* _What the task asks_
Set down word for word the lines that begin the entries and run through the line containing "parametrised at all.". Give nothing further.

* _Excerpted data_
..............................
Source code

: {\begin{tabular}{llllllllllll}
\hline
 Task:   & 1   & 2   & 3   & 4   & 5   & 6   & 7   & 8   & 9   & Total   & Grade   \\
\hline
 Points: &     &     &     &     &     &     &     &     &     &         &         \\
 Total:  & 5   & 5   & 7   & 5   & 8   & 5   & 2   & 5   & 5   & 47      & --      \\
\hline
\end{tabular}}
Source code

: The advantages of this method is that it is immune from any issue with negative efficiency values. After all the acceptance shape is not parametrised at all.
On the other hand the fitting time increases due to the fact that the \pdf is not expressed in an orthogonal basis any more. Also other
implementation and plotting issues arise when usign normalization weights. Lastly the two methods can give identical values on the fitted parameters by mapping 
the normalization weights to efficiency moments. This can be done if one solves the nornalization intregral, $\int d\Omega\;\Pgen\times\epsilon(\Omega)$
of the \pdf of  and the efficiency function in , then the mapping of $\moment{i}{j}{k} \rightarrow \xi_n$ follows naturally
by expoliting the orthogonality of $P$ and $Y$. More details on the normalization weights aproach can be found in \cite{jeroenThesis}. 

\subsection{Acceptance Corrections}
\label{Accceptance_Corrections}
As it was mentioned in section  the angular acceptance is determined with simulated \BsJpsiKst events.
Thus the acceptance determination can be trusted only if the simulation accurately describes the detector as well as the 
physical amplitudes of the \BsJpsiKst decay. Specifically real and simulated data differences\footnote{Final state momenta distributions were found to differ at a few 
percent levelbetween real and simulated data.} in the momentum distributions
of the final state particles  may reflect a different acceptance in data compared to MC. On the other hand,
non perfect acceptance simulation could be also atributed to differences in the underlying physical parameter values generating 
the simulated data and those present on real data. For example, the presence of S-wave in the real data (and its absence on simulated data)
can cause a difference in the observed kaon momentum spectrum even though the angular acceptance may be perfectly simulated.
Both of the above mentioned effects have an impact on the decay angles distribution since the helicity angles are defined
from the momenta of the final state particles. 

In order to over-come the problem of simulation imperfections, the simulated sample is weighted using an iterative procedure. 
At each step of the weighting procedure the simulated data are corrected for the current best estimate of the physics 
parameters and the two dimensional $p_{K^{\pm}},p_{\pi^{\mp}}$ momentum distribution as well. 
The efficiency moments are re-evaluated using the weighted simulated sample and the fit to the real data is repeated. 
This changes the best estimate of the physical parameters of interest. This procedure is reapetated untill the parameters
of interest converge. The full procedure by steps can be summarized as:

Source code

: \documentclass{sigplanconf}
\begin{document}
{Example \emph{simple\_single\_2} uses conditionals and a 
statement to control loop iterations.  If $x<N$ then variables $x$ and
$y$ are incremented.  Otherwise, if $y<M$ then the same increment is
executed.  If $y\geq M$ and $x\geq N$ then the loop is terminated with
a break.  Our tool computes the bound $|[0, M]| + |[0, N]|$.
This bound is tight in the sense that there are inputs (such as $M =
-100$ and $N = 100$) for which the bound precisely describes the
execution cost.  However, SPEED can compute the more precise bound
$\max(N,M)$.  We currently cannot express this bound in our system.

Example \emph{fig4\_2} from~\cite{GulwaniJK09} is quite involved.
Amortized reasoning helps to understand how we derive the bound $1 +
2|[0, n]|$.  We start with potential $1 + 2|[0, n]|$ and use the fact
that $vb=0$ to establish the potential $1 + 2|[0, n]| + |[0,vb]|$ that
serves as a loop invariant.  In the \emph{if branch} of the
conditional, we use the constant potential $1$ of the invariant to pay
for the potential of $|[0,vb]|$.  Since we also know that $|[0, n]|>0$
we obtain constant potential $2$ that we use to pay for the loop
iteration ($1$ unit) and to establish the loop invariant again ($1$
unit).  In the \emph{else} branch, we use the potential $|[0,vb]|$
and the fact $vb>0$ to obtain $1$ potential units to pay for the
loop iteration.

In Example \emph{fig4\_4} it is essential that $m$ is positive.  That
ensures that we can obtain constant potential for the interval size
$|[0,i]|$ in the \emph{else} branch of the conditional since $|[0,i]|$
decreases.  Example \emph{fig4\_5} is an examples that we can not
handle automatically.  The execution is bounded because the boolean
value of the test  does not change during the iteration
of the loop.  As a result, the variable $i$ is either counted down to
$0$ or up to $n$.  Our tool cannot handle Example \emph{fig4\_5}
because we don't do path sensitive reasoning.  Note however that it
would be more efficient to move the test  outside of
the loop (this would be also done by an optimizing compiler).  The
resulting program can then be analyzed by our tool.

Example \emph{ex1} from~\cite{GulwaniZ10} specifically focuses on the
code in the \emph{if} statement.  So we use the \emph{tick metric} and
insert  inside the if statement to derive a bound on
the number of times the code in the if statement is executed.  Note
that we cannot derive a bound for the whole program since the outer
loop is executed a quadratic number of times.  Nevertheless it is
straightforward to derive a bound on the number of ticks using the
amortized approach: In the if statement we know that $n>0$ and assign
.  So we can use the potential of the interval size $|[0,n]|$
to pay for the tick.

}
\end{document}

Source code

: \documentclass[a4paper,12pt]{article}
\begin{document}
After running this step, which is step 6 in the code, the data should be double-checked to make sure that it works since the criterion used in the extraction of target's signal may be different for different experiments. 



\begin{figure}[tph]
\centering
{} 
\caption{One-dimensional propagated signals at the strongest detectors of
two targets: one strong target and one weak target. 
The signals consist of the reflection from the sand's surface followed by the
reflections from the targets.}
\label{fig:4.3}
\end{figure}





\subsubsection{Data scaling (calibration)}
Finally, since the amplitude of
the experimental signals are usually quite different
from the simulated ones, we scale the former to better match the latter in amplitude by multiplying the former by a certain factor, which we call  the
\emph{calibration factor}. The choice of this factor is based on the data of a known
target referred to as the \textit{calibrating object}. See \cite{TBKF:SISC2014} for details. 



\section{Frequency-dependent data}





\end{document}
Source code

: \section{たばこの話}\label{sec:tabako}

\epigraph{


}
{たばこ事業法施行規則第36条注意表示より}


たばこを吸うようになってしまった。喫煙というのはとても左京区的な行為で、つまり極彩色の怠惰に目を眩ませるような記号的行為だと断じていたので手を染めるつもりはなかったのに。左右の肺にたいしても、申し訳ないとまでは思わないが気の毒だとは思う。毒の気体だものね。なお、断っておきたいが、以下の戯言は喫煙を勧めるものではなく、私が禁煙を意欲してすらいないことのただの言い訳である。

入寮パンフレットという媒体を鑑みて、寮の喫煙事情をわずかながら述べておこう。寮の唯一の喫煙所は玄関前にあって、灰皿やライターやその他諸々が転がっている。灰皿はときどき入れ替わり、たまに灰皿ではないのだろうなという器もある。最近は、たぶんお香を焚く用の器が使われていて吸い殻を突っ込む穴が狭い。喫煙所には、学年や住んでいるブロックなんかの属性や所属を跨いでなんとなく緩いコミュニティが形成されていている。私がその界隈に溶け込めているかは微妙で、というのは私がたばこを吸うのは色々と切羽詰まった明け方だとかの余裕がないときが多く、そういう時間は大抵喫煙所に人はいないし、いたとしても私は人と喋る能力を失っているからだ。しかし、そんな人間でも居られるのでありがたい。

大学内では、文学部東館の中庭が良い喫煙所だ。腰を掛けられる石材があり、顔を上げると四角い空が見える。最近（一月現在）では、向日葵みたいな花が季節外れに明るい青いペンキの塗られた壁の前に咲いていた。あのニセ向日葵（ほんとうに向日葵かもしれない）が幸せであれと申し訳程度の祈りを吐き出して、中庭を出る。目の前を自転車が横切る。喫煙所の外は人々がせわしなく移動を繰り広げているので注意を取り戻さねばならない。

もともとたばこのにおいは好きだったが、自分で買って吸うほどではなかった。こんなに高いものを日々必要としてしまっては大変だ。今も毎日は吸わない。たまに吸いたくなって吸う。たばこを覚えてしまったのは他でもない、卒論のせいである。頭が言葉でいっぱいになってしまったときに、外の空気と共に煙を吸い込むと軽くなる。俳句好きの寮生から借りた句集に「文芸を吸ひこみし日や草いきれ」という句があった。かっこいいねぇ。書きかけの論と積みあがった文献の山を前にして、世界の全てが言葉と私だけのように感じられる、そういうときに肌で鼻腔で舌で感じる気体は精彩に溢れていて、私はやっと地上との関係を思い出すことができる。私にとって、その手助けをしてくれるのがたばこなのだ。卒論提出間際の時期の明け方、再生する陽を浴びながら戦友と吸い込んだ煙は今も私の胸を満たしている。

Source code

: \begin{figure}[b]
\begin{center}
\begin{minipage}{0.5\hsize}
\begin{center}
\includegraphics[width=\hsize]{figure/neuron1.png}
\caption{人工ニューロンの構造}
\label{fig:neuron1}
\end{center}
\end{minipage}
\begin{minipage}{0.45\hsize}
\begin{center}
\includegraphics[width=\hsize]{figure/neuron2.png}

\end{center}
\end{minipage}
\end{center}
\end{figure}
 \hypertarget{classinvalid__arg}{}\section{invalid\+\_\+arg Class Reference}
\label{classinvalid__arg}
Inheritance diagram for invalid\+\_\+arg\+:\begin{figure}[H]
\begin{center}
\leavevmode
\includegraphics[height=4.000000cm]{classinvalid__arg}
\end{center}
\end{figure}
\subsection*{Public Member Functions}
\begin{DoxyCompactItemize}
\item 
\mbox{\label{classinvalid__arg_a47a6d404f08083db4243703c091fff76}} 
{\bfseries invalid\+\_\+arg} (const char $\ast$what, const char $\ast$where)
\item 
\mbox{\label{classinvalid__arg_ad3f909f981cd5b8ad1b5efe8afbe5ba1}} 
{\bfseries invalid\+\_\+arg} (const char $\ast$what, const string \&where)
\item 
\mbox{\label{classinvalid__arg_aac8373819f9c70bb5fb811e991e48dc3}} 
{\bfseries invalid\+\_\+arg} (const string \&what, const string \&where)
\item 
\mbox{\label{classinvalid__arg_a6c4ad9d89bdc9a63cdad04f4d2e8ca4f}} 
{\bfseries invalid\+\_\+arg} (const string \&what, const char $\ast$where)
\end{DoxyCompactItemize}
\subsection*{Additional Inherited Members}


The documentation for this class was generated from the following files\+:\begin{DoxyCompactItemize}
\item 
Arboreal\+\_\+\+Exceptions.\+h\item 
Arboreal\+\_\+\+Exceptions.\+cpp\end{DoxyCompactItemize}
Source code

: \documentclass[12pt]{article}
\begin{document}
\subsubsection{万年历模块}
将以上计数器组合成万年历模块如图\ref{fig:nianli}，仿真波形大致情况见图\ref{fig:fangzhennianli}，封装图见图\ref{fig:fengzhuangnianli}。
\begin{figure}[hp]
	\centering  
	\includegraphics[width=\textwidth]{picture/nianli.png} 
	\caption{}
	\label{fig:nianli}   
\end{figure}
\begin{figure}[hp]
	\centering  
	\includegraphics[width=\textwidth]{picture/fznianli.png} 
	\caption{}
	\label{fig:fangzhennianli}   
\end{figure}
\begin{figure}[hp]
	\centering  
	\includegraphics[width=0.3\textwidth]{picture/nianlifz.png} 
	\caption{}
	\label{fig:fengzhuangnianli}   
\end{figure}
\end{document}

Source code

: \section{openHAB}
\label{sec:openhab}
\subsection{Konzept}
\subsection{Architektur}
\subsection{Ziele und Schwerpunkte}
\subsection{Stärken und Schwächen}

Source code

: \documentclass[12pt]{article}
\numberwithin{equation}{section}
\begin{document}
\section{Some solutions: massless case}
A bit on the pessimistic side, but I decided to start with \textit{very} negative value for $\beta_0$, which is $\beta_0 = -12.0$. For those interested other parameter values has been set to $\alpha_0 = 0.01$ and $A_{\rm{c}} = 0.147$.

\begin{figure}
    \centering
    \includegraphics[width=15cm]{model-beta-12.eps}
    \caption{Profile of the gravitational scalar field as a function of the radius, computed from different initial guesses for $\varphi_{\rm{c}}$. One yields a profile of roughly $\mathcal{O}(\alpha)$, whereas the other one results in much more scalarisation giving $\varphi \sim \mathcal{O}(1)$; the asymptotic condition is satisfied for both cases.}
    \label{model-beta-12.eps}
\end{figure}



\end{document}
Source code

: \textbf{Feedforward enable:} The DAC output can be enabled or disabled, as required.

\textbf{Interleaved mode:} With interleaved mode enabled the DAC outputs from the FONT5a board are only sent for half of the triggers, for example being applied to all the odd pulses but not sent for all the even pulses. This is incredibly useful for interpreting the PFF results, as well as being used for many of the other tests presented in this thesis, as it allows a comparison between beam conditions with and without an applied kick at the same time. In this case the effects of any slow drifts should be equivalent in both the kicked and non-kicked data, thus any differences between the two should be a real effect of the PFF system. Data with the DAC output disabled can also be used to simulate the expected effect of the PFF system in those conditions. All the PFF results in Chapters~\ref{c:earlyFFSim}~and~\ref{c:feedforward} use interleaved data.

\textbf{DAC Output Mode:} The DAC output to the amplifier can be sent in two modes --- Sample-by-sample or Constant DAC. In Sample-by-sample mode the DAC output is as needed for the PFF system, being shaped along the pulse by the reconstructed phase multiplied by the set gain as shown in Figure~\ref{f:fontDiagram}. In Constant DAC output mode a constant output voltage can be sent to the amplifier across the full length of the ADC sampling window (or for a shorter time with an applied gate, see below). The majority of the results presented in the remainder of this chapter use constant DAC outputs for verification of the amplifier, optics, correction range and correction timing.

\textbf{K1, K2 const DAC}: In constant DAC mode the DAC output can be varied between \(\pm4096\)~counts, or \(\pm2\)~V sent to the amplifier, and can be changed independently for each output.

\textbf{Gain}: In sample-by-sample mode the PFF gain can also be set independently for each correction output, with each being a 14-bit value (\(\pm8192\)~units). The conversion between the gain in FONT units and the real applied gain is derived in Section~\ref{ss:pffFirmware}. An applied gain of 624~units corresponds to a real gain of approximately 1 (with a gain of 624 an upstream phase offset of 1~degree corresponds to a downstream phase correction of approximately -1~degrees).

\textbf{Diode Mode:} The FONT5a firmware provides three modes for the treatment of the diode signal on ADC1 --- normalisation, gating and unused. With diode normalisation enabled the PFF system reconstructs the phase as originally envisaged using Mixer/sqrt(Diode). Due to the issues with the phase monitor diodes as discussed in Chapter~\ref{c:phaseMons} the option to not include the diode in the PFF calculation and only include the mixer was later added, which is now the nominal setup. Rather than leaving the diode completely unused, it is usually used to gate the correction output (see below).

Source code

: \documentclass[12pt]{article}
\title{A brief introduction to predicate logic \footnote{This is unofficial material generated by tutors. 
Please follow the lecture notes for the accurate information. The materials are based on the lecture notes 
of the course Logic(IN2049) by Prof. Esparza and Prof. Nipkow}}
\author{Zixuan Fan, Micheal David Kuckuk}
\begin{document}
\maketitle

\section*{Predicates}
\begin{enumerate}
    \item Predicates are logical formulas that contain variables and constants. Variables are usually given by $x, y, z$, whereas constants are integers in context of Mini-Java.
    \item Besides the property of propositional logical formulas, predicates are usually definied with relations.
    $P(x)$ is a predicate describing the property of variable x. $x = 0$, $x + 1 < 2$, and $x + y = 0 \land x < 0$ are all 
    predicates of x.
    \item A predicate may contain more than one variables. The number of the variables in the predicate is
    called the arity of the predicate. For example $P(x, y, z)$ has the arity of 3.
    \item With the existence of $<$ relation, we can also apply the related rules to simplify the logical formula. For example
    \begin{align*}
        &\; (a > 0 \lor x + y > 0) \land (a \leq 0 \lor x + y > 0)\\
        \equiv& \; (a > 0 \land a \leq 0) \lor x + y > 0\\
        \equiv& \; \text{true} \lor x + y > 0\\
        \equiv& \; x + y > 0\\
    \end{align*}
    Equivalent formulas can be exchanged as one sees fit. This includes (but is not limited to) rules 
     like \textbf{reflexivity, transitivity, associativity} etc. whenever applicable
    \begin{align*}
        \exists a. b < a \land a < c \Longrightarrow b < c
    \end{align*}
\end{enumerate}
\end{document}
..............................
* _Answer space_
Source code

: {\begin{tabular}{llllllllllll}
\hline
 Task:   & 1   & 2   & 3   & 4   & 5   & 6   & 7   & 8   & 9   & Total   & Grade   \\
\hline
 Points: &     &     &     &     &     &     &     &     &     &         &         \\
 Total:  & 5   & 5   & 7   & 5   & 8   & 5   & 2   & 5   & 5   & 47      & --      \\
\hline
\end{tabular}}
Source code

: The advantages of this method is that it is immune from any issue with negative efficiency values. After all the acceptance shape is not parametrised at all.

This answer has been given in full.